(Source records)
# # #

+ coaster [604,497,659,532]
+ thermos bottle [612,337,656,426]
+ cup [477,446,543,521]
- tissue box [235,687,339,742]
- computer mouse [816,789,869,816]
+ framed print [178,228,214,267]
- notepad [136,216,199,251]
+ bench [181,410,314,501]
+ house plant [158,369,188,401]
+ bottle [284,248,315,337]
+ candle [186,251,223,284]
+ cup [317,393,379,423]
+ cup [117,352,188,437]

# # #

Copy each record from above exactly, and include every line.

+ coaster [604,497,659,532]
+ thermos bottle [612,337,656,426]
+ cup [477,446,543,521]
- tissue box [235,687,339,742]
- computer mouse [816,789,869,816]
+ framed print [178,228,214,267]
- notepad [136,216,199,251]
+ bench [181,410,314,501]
+ house plant [158,369,188,401]
+ bottle [284,248,315,337]
+ candle [186,251,223,284]
+ cup [317,393,379,423]
+ cup [117,352,188,437]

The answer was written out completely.